Students wait as individuals organizing the event set up a screening of “Urban Roots.” The documentary focuses on self sustaining communities in Detroit that arose after the industrial decline.

Annie McDonough, Reporter

Activists educated the Northwestern community Tuesday on urban agriculture and more sustainable lifestyles.

The Buffett Center, Students for Ecological and Environmental Development, Wild Roots and One Book One Northwestern co-sponsored the event held in Harris Hall that began with a screening of “Urban Roots,” a documentary that covers the attempts to use urban farming to create prosperity and sustainability after the industrial decline that occurred in Detroit. It was followed by a panel discussion featuring urban agriculture experts from Chicago and Detroit.

The Buffett Center, which facilitates multi-disciplinary research and promotes dialogue on international affairs for NU undergraduates, sponsored the event as a follow-up to the theme of 2013’s One Book One Northwestern, “The Last Hunger Season.”

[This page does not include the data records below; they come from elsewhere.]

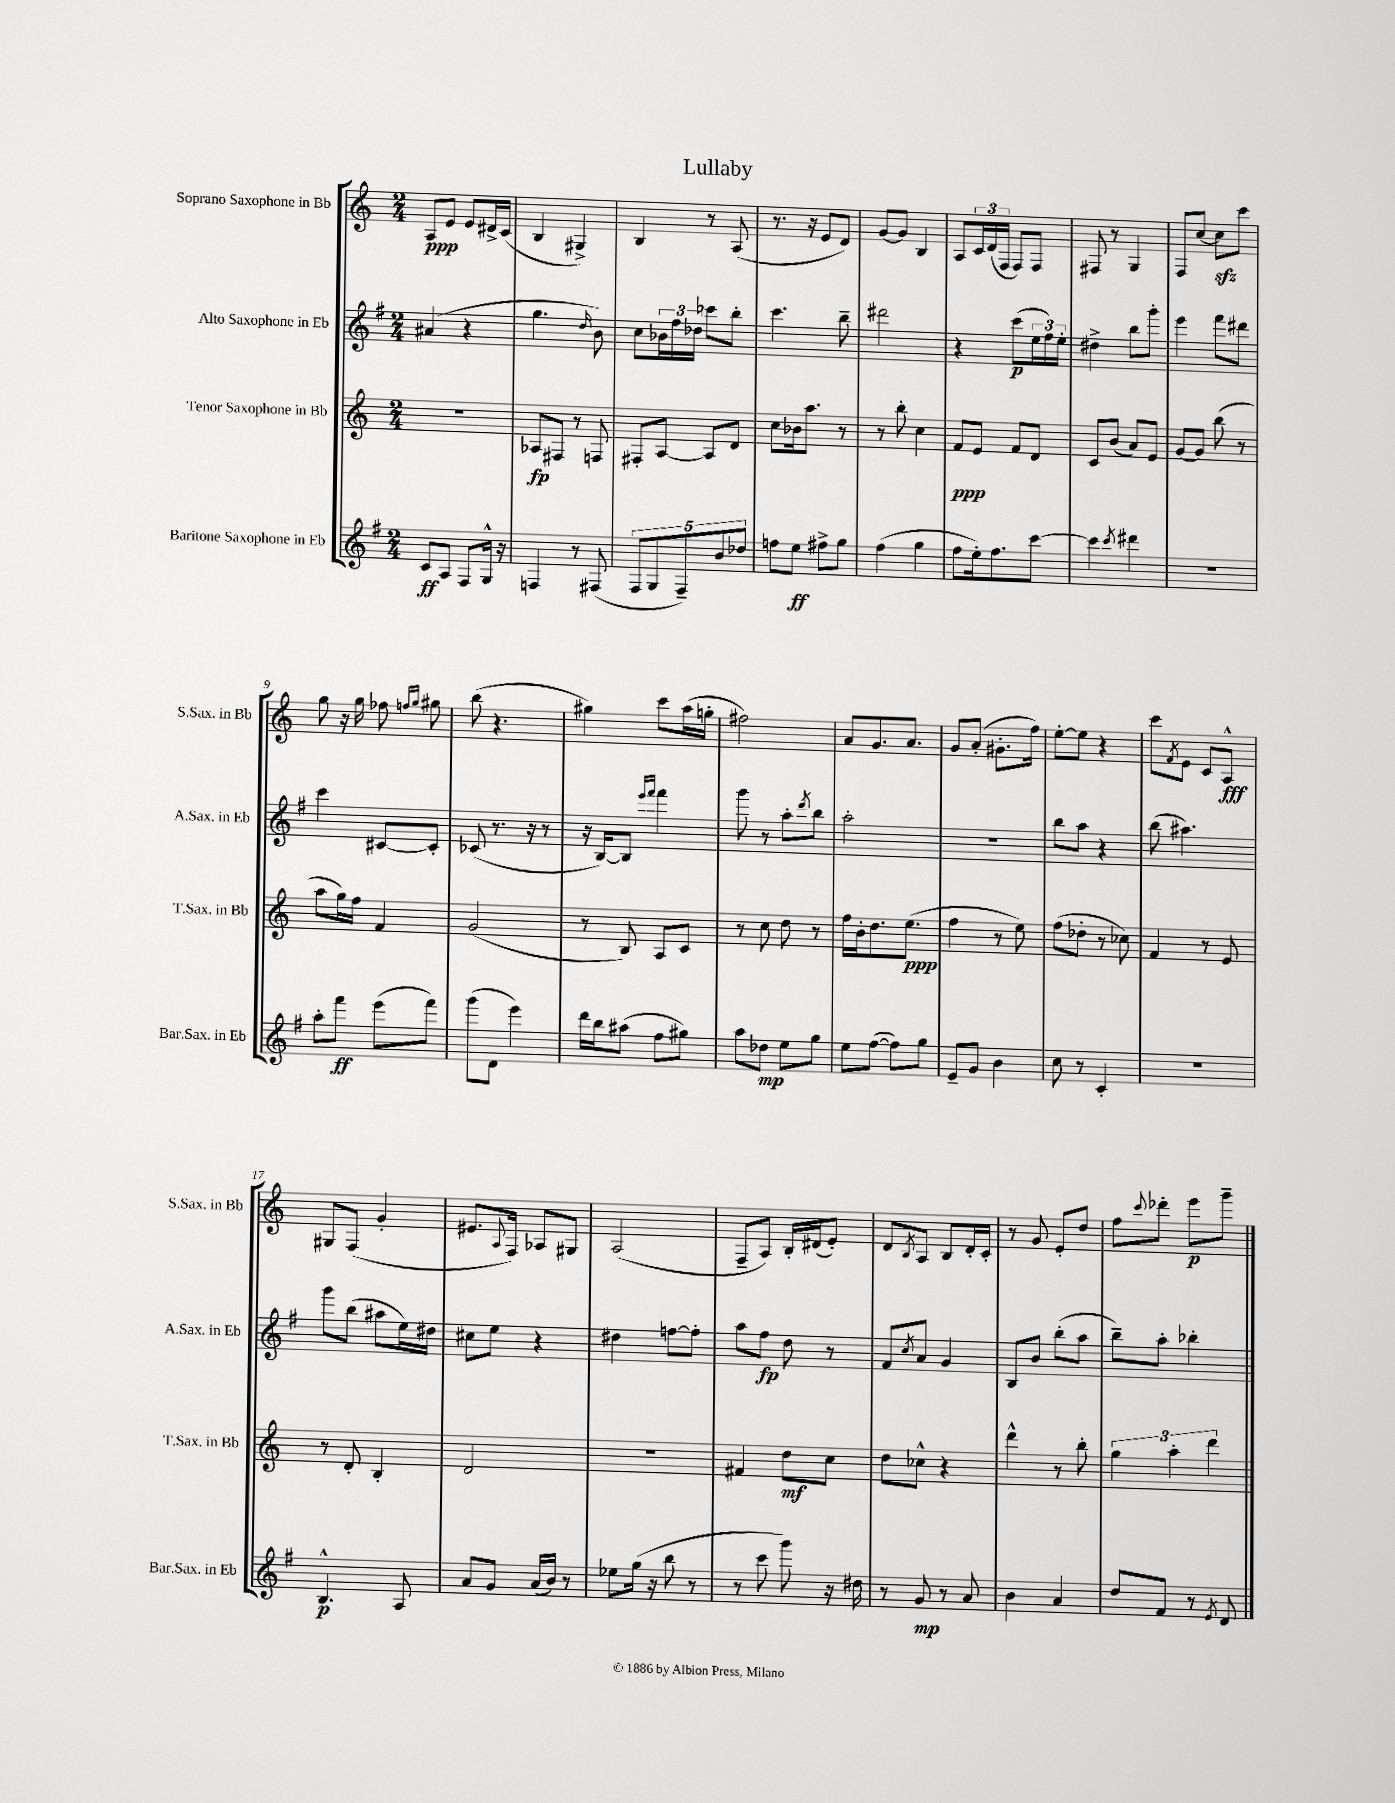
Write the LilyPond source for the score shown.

\header { title = "Lullaby" }
<<
\new StaffGroup <<
\new Staff = "s0" \with { instrumentName = "Soprano Saxophone in Bb" shortInstrumentName = "S.Sax. in Bb" } {
    \clef treble \key c \major \numericTimeSignature \time 2/4
    a8\ppp e'8 e'8 dis'16-> c'16( |
    b4 gis4->) |
    b4 r8 a8( |
    r8. r16 e'8 d'8) |
    g'8~ g'8 b4 |
    a8 \tuplet 3/2 { c'16 d'16( f16 } f8) f8 |
    fis8 r8 g4 |
    f8 c''8~ c''8\sfz c'''8 |
    g''8 r16 g''16 fes''8 \grace { f''16 g''16 } gis''8 |
    b''8( r4. |
    gis''4) c'''8 a''16( g''16-. |
    fis''2) |
    a'8 g'8. a'8. |
    g'8 a'8-.( gis'8.-. f''16) |
    e''8~-. e''8 r4 |
    c'''8 \acciaccatura { f'8 } e'8 c'8 a8-^\fff |
    gis8 f8( g'4-. |
    eis'8. \appoggiatura { a8 } f16) aes8 gis8 |
    a2( |
    f8-- a8) b16-. dis'16( e'8-.) |
    d'8 \acciaccatura { b8 } a8 b8 d'16-. c'16-. |
    r8 g'8 e'8-. d''8 |
    f''8 \appoggiatura { c'''8 } des'''8-. e'''8\p g'''8-- \bar "|." |
}
\new Staff = "s1" \with { instrumentName = "Alto Saxophone in Eb" shortInstrumentName = "A.Sax. in Eb" } {
    \clef treble \key g \major \numericTimeSignature \time 2/4
    ais'4( r4 |
    g''4. \grace { d''16 } b'8) |
    c''8 \tuplet 3/2 { bes'16 fis''16 des''16 } ces'''8 b''8-. |
    c'''4. b''8-- |
    dis'''2 |
    r4 c'''8\p( \tuplet 3/2 { e''16 fis''16) e''16-. } |
    dis''4-> b''8 g'''8-. |
    e'''4 fis'''8 dis'''8 |
    c'''4 cis'8~ cis'8-. |
    ces'8( r8. r16 r8 |
    r16 b16~) b8 \grace { e'''16 fis'''16 } fis'''4 |
    g'''8 r8 a''8-. \acciaccatura { d'''8 } b''8 |
    a''2-. |
    r2 |
    b''8 a''8 r4 |
    b''8( ais''4.) |
    g'''8 b''8( ais''8 e''16) dis''16 |
    cis''8 e''8 r4 |
    dis''4 f''8~ f''8-. |
    a''8 fis''8\fp d''8 r8 |
    fis'8 \acciaccatura { c''8 } a'8 g'4 |
    b8 b'8 b''8-.( a''8 |
    b''8--) a''8-. bes''4-. \bar "|." |
}
\new Staff = "s2" \with { instrumentName = "Tenor Saxophone in Bb" shortInstrumentName = "T.Sax. in Bb" } {
    \clef treble \key c \major \numericTimeSignature \time 2/4
    R2 |
    aes8\fp fis8 r8 f8 |
    fis8-. a8~ a8 d'8 |
    c''8 bes'16 a''8. r8 |
    r8 b''8-. c''4 |
    f'8\ppp e'8 f'8 d'8 |
    c'8 b'8( a'8) e'8 |
    g'8~ g'8 b''8( r8 |
    a''8 g''16) f''16 f'4 |
    g'2( |
    r8 b8) a8 c'8 |
    r8 c''8 d''8 r8 |
    f''16 b'16-. d''8. e''8.\ppp( |
    f''4 r8 e''8) |
    f''8( des''8-. r8 ces''8) |
    f'4 r8 e'8 |
    r8 d'8-. b4-. |
    d'2 |
    R2 |
    fis'4 d''8\mf c''8 |
    d''8 ces''8-^ r4 |
    d'''4-^ r8 b''8-. |
    \tuplet 3/2 { g''4 a''4-. d'''4 } \bar "|." |
}
\new Staff = "s3" \with { instrumentName = "Baritone Saxophone in Eb" shortInstrumentName = "Bar.Sax. in Eb" } {
    \clef treble \key g \major \numericTimeSignature \time 2/4
    c'8\ff a8 fis8 g16-^ r16 |
    f4 r8 fis8( |
    \tuplet 5/4 { fis8 g8 fis8--) b'8 des''8 } |
    f''8 e''8\ff fis''8-> g''8 |
    fis''4( g''4 |
    fis''8 e''16-.) fis''8. c'''8~ |
    c'''4 \acciaccatura { c'''8 } dis'''4 |
    r2 |
    a''8-. fis'''8\ff e'''8( fis'''8) |
    g'''8( d'8 e'''4) |
    d'''16 b''16 ais''8( fis''8 gis''8) |
    a''8 des''8\mp e''8 g''8 |
    e''8 fis''8~( fis''8) g''8 |
    e'8-- g'8 b'4 |
    c''8 r8 c'4-. |
    R2 |
    b4.-^\p a8 |
    a'8 g'8 a'16( b'16) r8 |
    ees''8 g''16( r16 b''8 r8 |
    r8 c'''8 g'''8) r16 dis''16 |
    r8 g'8\mp r8 a'8 |
    b'4 a'4 |
    d''8 fis'8 r8 \acciaccatura { e'8 } d'8 \bar "|." |
}
>>
>>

“It follows the theme of some engaged learning opportunities we provided in the fall for students to get out and explore themes of the book like agricultural development, social enterprise and community organizing in a local context,” said Patrick Eccles, assistant director of global engagement at the center.

The documentary, produced by Tree Media Group in 2011, followed the efforts of several Detroit-based grassroots urban agriculture groups to create sustainable communities in the post-industrial city.

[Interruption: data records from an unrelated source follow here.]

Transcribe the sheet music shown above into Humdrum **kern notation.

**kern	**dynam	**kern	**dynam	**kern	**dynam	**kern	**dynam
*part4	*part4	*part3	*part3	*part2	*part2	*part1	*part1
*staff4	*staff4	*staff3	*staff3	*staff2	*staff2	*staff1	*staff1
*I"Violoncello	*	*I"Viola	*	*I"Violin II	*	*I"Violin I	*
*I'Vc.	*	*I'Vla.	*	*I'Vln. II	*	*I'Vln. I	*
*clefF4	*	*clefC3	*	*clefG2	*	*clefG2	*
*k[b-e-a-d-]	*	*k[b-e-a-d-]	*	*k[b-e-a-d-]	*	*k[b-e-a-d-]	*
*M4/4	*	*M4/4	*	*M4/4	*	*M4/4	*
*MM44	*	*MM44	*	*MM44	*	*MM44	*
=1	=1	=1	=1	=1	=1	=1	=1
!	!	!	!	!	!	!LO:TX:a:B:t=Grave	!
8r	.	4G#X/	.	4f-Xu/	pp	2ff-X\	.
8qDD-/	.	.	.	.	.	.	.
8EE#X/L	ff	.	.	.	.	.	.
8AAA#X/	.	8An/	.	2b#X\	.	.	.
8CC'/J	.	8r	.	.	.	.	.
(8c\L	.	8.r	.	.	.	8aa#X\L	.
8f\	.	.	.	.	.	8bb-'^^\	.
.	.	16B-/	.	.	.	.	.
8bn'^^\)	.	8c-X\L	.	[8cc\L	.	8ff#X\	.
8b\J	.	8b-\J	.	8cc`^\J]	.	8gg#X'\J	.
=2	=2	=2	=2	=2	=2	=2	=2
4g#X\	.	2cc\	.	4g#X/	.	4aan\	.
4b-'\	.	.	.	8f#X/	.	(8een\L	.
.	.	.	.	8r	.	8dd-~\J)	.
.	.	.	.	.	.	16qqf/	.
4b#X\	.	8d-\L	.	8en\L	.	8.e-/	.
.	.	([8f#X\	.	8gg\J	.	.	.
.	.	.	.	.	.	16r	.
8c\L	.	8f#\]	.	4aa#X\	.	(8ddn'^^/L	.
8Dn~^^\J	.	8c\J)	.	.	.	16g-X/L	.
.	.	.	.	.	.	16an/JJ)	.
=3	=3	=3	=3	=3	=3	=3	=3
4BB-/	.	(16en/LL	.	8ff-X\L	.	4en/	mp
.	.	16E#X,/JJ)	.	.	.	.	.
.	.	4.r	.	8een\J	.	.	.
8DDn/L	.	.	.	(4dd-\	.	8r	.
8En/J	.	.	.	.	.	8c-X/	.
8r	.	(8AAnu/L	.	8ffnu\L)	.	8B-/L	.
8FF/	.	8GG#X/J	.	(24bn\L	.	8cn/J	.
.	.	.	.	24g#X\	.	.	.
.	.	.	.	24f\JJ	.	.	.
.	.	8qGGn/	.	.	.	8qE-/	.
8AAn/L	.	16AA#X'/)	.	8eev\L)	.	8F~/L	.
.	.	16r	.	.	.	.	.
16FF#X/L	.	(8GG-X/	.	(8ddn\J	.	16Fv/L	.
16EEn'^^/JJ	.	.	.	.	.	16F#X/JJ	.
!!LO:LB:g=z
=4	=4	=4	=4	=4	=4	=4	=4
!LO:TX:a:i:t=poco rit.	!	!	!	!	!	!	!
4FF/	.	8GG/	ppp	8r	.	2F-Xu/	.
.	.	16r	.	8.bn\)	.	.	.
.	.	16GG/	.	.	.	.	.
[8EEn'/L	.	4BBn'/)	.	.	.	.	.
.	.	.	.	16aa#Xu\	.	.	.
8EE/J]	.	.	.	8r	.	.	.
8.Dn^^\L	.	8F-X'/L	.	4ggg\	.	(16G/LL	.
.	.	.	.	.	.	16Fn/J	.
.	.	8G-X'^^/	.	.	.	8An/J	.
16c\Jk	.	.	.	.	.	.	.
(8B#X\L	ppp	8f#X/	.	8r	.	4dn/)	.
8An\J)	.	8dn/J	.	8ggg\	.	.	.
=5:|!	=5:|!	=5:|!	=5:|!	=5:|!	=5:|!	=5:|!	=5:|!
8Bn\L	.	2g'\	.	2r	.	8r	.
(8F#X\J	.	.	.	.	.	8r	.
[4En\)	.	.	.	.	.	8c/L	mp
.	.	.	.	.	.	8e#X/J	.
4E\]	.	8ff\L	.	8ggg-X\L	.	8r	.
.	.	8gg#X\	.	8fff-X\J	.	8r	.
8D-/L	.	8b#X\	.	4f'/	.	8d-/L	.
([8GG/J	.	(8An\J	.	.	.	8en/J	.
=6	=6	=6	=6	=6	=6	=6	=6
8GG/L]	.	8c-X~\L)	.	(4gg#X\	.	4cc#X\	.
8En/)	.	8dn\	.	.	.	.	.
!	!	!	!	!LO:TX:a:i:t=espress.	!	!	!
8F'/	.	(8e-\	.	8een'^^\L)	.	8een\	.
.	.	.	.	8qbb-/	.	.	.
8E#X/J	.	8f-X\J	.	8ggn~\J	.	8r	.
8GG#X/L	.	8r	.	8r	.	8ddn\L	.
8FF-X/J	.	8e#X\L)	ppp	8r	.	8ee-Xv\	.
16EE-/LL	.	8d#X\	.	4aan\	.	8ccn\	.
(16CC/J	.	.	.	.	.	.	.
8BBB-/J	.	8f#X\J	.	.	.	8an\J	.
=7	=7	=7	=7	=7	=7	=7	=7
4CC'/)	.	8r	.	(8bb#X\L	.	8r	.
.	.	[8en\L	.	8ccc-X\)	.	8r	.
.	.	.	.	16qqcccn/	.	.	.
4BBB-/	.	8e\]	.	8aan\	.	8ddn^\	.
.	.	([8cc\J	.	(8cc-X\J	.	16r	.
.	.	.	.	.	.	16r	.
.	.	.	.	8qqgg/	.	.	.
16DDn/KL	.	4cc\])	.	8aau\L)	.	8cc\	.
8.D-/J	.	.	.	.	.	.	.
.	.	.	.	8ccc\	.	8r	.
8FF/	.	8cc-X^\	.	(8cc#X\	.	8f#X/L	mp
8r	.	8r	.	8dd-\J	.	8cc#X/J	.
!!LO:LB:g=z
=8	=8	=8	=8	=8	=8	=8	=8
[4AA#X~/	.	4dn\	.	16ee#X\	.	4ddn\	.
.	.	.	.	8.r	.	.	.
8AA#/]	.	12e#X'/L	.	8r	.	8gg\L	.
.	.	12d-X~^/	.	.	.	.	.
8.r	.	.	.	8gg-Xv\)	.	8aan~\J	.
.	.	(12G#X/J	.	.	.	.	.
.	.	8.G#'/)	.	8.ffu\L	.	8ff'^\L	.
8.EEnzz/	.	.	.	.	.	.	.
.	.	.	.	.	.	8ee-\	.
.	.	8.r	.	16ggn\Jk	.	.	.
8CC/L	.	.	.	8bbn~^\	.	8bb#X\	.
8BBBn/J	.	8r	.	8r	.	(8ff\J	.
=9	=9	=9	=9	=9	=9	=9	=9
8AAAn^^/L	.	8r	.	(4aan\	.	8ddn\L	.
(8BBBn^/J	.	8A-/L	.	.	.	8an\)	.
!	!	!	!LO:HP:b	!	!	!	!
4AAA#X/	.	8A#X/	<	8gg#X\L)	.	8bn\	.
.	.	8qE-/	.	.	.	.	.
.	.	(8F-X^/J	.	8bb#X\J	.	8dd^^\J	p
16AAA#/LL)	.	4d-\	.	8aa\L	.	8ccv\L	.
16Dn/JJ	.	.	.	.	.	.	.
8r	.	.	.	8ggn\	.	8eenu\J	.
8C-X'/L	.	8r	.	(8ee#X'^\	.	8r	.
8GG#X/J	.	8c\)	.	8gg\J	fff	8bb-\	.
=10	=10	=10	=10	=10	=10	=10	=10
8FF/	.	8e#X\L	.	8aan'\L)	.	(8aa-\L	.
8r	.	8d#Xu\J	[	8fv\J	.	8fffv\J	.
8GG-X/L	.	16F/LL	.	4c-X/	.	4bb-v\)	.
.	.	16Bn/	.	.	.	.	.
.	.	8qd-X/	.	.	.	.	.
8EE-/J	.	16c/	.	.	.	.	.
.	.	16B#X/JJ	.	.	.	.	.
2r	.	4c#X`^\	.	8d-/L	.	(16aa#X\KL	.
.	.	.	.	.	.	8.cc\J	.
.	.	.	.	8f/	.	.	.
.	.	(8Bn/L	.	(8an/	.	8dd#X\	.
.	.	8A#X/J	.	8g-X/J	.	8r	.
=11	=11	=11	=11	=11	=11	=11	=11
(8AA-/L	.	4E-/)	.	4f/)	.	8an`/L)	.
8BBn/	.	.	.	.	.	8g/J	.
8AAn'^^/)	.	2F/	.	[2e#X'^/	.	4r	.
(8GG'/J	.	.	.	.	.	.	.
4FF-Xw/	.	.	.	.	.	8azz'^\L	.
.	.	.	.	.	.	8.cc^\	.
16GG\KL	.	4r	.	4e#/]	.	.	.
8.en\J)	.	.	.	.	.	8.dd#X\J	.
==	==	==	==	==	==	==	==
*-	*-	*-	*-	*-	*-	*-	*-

The film described Detroit citizens’ attempts to solve the food crisis. The population loss after the economic crash left many lots of land once used for housing empty, which led individuals to question what to do with the vacant land. In areas where people were once forced to buy low quality produce from nearby gas stations at high prices, they started farming in vacant lots, creating self-sustaining communities.

Following the screening, a panel discussion, led by Eccles, addressed local efforts to create sustainable life. The discussion featured panelists Lydia Wylie-Kellermann, a writer and activist in Detroit; Wendy Irwin, co-founder of The Yellow Tractor Project in Chicago and Evanston and Ethan Viets-Vanlear, an activist and student in Chicago.

“When I started learning about the food system and what I was eating for my whole life, it really fired me up,” said Viets-Vanlear, who works with LETS GO Chicago. “Gardening is one of the only kinds of hands-on work you can do where you can really see the change you make.”

Wylie-Kellermann, who lives in Detroit’s Jeanie Wylie Community, focused on urban agriculture, immigration and nonviolence. She said the effect of grassroots gardening has been instrumental in the recovery of Detroit’s communities.

“In a post-industrial society abandoned by corporations, seeing how Detroit has responded is pretty incredible,” Wylie-Kellermann said. “There isn’t a single neighborhood in Detroit that hasn’t been touched by urban agriculture.”

However, grassroots groups are facing challenges because Detroit city management is still not authorizing their efforts.

“We’re now under emergency management, which means we have no elected officials with any power in the city,” Wylie-Kellermann said, referencing the governor-appointed city manager who deals with zoning for vacant lots of land. “It’s a top-down control model that’s very different from the urban agriculture movement that is so strong.”

Irwin added urban farmers run into the same problems in Chicago.

“When it’s top-down and no one’s bothered to go out and learn about the community, that’s where we lose sustainability,” he said.

Irwin, who has worked with students from the Kellogg School of Management in building community gardens in Chicago and Evanston, said The Yellow Tractor Project hopes to continue working with NU students to “peacefully attack” the city with these urban gardens.

“The word ‘farm’ is scary to people, and a lot of people say they’ll never be a farmer,” Irwin said. “We’re making it our job to educate people and show them they can farm anywhere.”